Más allá del ventanal por donde entra la luz
natural en la cabina, el prisionero puede ver cómo un denso rebaño de oscuras
nubes se desplaza velozmente de izquierda a derecha. Quién sabe si forma parte
de la tempestad por la que ha caído a manos de los corsarios o de la formación
de una nueva; no quiere ni imaginarse cómo será navegar por esas aguas del
Caribe en plena época de huracanes. Tras un nuevo sorbo a su té, repentina
arcada oculta tras la taza de porcelana, vuelve a dirigirse al corsario para
pedir su liberación.
–Señor…
–Llámeme Smith. John Smith. Como si fuera un
expósito del Foundling Hospital de Londres.
–¿Acaso no es su verdadero nombre?
–Son «varios» mis verdaderos nombres, vistiéndolos
según la ocasión.
–¿Y cuál es la razón de usar conmigo el de un
huérfano?
–Sé que no hay nada más incómodo para un aristócrata
estirado como usted que el saberse en manos de un desheredado.
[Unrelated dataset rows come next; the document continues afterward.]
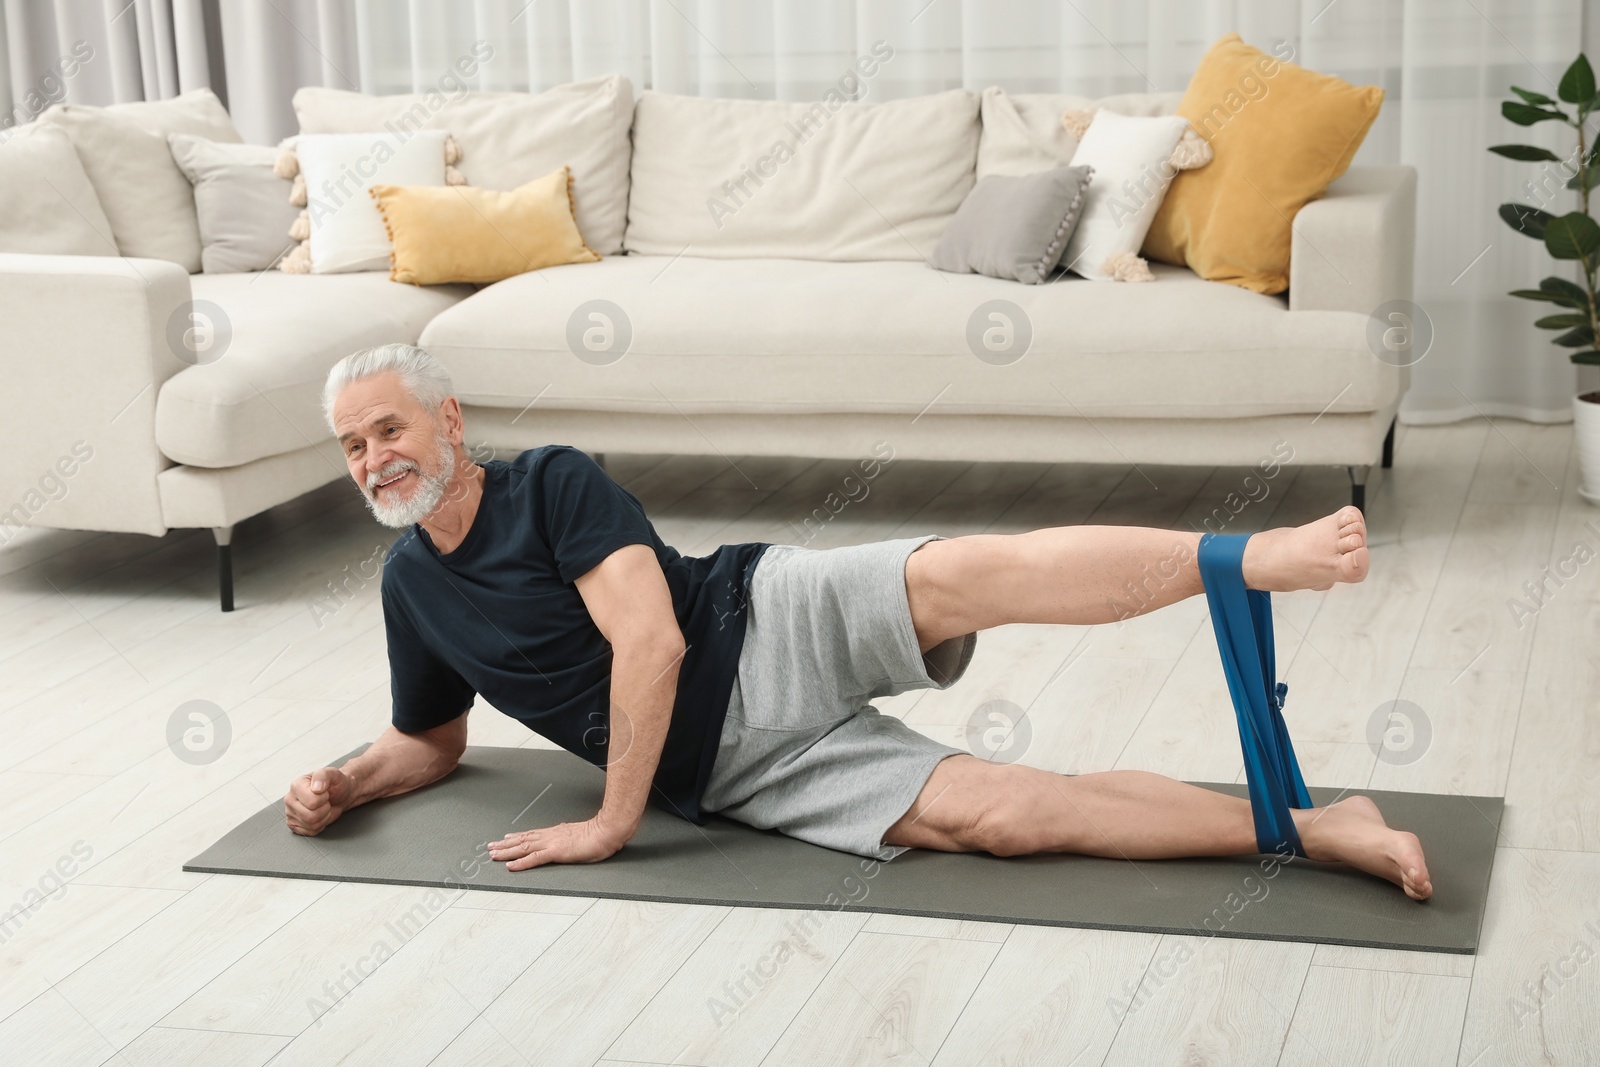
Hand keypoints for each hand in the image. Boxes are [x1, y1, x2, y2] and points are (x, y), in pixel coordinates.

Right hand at [285, 767, 353, 835]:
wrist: (340, 793)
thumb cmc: (335, 783)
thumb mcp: (333, 773)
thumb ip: (323, 776)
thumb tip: (316, 788)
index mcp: (296, 786)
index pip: (312, 802)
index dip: (324, 798)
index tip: (324, 792)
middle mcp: (290, 800)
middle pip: (311, 816)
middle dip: (325, 809)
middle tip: (325, 801)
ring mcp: (290, 813)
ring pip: (311, 825)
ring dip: (323, 817)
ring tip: (323, 807)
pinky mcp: (295, 825)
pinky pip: (310, 832)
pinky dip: (320, 825)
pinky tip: (319, 815)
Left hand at [486, 816, 630, 870]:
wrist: (608, 831)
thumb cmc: (600, 833)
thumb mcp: (582, 835)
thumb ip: (572, 838)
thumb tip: (568, 841)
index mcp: (557, 832)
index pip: (532, 834)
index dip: (516, 837)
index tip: (505, 838)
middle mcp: (551, 836)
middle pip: (523, 840)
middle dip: (505, 845)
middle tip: (490, 848)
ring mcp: (552, 843)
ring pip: (523, 847)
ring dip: (507, 852)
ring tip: (493, 855)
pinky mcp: (556, 852)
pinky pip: (534, 858)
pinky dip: (521, 863)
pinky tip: (511, 866)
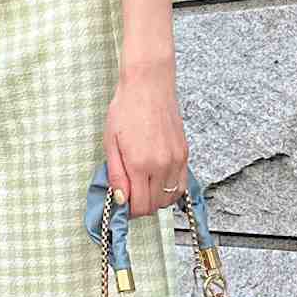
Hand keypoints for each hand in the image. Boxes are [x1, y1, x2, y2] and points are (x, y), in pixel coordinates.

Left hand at [104, 58, 188, 218]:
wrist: (149, 85)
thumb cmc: (125, 109)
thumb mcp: (111, 143)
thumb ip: (116, 175)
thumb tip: (120, 200)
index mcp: (140, 164)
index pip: (140, 206)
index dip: (129, 212)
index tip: (122, 205)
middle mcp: (162, 165)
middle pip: (155, 205)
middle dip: (141, 206)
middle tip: (129, 195)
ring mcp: (177, 160)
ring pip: (170, 198)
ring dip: (156, 199)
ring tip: (142, 187)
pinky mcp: (185, 153)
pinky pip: (181, 184)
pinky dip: (170, 189)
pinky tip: (157, 181)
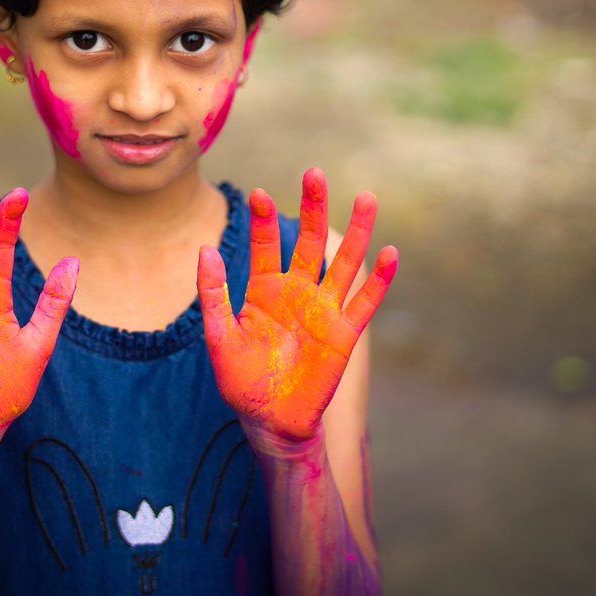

–Extraño juego el suyo… Señor Smith.
–Juego de piratas –le contesta el otro con
evidente mala fe.
–En fin, señor Smith –continúa Joseph Dombey con
forzado aplomo–. Estoy ante usted para solicitar mi inmediata liberación pues
viajo a la ciudad de Filadelfia en misión oficial de la República.
–Ah, sí, su misión… Aquella por la que se disfrazó
de marinero cuando tomamos su navío y quiso engañarnos con un más que
deplorable español.
–Debía intentarlo.
–Me hago cargo. Y esa misión es…
–No puedo rebelársela aunque no es perjudicial en
modo alguno para su país.
–Eso lo decidirá el gobernador de Monserrat, isla
hacia la que nos dirigimos.
–¡Esta situación es inaceptable!
–Mire, señor Dombey. Ha tenido la mala suerte de
ser reconocido por un compañero más ilustrado que yo. No debe dudar de la total
legalidad de su retención como igual de legítima será la petición de rescate
que haremos llegar a sus compatriotas.
»Aunque le cueste creerlo, yo soy su mayor valedor
ante el gobernador. Así que cuénteme, por favor.
Joseph Dombey se toma unos instantes para
reflexionar pues es consciente de no haber sido totalmente franco con el
corsario. Tras dos expediciones botánicas que acabaron con buena parte de los
especímenes perdidos y el menoscabo de su salud física y mental, el gobierno
francés, a fin de estrechar lazos con unos Estados Unidos recién
independizados, le había encomendado la ambiciosa misión de viajar hasta
Filadelfia con dos singulares piezas de cobre: una vara y una pesa, los
estándares de longitud y masa de medición franceses. La idea era presentar
sendos objetos a Thomas Jefferson, el secretario de estado estadounidense, a
fin de que éste convenciera al congreso para su adopción nacional. En caso de
completar de manera satisfactoria la misión encomendada no solo se facilitarían
los tratos comerciales con Estados Unidos al utilizar las mismas unidades de
medida sino que supondría un doloroso revés para la pérfida Albión pues hasta
entonces la naciente potencia de ultramar se regía por el modelo imperial
británico.
–Mucho me temo que me es imposible –contesta el
prisionero apesadumbrado pero con firmeza.
–Entonces, señor Dombey, podemos dar por terminada
nuestra conversación. Espero que el gobernador de Monserrat tenga más suerte.
»¿Otra taza de té?
Las fiebres martirizan el cuerpo consumido de Joseph Dombey. No ha
vuelto a saber del llamado señor Smith desde su desembarco en Monserrat, donde
lo dejara a cargo del gobernador de la isla, responsable de tramitar la
solicitud de rescate. En la celda donde se haya cautivo los días pasan
inexorables, unos iguales a otros, mezclándose presente, pasado y futuro en realidades
imposibles. Espera que el gobierno de la República acepte con prontitud las
exigencias de Su Majestad y confiando en que sus captores hayan respetado las
piezas de cobre de tan singular valor cae en un sueño del que ya nunca
despertará.
Antes de la oscuridad eterna se le presenta la imagen
de un futuro en el que la nación estadounidense permanece fiel al modelo
británico, y aquello a lo que el moribundo, con las últimas migajas de
consciencia, toma por un simple delirio fruto de las calenturas para otros, quizás
iluminados por una fuerza o ente superior, se les antojaría como una nefasta premonición.